Dataset records
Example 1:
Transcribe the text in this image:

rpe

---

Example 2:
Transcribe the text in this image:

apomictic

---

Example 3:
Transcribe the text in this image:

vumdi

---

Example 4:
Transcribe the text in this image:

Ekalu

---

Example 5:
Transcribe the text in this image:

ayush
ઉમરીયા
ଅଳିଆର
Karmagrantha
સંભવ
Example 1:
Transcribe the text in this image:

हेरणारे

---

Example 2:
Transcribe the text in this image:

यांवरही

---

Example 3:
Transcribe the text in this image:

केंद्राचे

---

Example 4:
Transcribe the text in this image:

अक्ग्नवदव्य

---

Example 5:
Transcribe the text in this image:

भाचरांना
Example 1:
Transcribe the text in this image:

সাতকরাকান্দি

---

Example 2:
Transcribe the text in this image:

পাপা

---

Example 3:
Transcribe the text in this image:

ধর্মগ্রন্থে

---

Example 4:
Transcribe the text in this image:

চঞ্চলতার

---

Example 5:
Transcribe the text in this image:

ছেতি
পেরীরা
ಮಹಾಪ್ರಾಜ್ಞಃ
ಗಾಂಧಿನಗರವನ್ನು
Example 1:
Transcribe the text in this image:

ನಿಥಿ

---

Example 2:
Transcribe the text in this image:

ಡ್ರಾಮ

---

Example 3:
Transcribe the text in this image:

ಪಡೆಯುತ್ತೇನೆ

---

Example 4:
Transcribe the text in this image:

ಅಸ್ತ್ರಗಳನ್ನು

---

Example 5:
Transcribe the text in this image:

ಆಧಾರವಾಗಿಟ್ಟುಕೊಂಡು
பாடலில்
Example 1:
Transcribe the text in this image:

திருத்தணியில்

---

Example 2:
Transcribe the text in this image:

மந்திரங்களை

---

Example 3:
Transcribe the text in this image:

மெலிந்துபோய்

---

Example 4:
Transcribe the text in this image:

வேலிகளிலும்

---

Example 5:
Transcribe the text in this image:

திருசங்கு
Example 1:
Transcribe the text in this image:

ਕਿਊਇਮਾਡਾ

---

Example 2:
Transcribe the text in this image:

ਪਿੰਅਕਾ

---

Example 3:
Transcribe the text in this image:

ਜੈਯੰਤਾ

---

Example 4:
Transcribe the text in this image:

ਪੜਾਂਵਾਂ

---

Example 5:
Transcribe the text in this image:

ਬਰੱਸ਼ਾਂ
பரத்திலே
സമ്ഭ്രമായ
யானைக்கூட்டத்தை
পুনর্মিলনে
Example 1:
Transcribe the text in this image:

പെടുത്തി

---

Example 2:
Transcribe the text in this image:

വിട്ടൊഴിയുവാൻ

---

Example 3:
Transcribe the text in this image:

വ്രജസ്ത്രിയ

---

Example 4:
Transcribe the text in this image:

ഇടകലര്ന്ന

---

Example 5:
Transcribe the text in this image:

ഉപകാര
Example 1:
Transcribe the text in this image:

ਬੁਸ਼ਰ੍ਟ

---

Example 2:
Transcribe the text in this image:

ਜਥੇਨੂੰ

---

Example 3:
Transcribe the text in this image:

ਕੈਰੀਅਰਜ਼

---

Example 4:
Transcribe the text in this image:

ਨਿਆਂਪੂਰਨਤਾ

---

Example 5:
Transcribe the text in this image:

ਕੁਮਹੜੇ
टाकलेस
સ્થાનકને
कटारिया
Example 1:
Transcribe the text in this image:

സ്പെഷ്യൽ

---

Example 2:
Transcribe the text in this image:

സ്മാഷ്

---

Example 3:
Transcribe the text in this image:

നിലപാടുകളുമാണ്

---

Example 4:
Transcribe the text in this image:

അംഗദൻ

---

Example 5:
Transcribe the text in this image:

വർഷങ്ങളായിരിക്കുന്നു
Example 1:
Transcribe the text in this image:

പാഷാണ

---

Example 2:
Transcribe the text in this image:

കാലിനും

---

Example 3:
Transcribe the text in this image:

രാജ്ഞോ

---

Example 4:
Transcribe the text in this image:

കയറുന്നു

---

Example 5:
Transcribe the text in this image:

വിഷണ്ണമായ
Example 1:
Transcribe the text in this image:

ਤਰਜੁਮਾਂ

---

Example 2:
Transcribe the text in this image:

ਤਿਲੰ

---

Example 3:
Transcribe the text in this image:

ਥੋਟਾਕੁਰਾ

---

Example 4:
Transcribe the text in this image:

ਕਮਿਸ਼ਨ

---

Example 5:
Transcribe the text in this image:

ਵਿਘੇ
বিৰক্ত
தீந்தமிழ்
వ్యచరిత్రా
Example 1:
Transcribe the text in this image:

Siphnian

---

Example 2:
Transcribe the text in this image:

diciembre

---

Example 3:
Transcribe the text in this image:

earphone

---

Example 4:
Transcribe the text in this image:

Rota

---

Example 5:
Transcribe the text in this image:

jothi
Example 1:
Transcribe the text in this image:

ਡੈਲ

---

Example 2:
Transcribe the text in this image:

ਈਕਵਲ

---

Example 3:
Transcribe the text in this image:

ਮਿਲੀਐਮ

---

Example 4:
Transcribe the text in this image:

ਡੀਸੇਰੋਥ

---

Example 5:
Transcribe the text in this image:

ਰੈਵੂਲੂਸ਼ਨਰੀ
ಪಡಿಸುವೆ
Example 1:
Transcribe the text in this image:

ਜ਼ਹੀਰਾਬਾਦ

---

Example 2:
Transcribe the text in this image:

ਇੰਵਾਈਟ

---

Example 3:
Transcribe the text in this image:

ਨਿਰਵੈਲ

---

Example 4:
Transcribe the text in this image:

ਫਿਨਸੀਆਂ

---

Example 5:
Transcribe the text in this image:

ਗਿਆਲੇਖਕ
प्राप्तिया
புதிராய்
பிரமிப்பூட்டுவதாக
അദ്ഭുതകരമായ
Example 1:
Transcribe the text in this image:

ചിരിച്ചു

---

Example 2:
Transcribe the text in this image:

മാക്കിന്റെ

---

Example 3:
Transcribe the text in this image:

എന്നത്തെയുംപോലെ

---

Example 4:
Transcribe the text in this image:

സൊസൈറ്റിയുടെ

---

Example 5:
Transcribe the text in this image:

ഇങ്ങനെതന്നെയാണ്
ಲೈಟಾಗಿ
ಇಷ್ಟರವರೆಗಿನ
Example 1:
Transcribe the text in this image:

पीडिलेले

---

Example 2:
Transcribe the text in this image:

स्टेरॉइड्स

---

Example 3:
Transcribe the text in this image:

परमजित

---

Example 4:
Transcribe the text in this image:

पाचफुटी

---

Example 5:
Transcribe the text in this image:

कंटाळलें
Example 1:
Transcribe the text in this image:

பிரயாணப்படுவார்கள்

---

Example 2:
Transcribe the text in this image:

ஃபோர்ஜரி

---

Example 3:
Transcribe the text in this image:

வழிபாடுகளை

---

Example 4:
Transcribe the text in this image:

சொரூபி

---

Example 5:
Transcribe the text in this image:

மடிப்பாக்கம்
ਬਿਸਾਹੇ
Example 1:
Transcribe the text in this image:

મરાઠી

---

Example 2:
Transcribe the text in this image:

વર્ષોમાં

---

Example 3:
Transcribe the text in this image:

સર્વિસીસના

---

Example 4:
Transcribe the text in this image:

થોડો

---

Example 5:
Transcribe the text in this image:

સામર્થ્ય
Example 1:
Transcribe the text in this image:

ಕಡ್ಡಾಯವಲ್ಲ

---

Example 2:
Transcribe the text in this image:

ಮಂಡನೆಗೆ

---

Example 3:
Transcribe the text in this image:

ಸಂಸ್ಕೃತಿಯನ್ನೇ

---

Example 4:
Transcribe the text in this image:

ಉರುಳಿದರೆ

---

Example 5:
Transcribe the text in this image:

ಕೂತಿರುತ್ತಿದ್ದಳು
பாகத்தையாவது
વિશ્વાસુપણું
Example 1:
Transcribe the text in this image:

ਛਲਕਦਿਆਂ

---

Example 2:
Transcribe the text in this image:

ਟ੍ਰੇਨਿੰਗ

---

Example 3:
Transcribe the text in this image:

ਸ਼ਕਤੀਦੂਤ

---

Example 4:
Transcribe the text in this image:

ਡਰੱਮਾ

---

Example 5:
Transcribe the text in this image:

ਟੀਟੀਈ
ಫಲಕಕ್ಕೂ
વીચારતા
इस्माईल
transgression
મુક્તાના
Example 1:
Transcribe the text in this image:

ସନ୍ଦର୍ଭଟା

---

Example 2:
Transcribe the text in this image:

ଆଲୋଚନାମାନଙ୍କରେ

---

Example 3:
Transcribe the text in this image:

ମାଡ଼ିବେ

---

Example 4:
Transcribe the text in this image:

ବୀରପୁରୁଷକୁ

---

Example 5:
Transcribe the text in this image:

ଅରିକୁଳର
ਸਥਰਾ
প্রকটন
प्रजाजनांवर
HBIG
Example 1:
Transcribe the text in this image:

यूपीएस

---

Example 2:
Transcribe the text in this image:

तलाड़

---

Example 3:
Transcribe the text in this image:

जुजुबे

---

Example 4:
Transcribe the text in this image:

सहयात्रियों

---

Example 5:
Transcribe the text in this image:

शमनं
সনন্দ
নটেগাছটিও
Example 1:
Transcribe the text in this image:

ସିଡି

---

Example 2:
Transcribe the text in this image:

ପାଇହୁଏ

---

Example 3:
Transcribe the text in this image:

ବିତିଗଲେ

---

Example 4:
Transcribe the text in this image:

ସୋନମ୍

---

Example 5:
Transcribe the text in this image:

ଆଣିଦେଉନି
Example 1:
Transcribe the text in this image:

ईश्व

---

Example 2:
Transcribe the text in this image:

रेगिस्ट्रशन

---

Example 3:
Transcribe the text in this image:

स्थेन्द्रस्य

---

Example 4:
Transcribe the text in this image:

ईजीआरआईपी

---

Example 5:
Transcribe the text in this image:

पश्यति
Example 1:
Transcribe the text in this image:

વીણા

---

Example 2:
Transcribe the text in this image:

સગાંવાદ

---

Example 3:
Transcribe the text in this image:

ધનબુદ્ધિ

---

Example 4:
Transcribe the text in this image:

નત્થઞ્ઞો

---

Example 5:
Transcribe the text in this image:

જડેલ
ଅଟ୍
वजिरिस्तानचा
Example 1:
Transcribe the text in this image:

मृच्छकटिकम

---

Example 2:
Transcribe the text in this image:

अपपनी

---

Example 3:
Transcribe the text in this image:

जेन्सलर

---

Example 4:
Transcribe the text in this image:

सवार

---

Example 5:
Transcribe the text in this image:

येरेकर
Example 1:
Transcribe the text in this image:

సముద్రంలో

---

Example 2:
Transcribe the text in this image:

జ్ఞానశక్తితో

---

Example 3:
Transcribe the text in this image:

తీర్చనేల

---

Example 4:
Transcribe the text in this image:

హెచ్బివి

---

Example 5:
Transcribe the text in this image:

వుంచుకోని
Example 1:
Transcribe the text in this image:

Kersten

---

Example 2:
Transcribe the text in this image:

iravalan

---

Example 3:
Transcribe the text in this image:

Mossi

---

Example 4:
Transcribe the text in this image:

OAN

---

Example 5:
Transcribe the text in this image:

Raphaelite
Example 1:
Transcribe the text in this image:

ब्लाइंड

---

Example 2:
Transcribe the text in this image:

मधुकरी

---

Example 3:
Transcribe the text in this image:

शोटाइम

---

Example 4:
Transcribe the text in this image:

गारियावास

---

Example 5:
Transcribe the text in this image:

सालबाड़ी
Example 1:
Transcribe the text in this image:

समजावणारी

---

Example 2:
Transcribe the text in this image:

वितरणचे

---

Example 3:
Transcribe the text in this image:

- **Problem to work on**
Please rewrite the entries from the very beginning up to and including the line with "ಪಡೆಯುತ್ತೇನೆ", changing every "Transcribe" to "Write out" and keeping everything else the same.

- **Exercise output**
Example 1:
Write out the text in this image:

rpe

---

Example 2:
Write out the text in this image:

apomictic

---

Example 3:
Write out the text in this image:

vumdi

---

Example 4:
Write out the text in this image:

Ekalu

---

Example 5:
Write out the text in this image:

ayush
ઉમરીયા
ଅଳିଆର
Karmagrantha
સંભવ
Example 1:
Write out the text in this image:

हेरणारे

---

Example 2:
Write out the text in this image:

यांवरही

---

Example 3:
Write out the text in this image:

केंद्राचे

---

Example 4:
Write out the text in this image:

अक्ग्नवदव्य

---

Example 5:
Write out the text in this image:

भाचरांना
Example 1:
Write out the text in this image:

সাতকরাকান্দি

---

Example 2:
Write out the text in this image:

পাপা

---

Example 3:
Write out the text in this image:

ধর্মগ্রন্থে

---

Example 4:
Write out the text in this image:

চঞ্চলতার

---

Example 5:
Write out the text in this image:

ছেতি
পেরীরা
ಮಹಾಪ್ರಾಜ್ಞಃ
ಗಾಂಧಿನಗರವನ್ನು
Example 1:
Write out the text in this image:

ನಿಥಿ

---

Example 2:
Write out the text in this image:

ಡ್ರಾಮ

---

Example 3:
Write out the text in this image:

ಪಡೆಯುತ್ತೇನೆ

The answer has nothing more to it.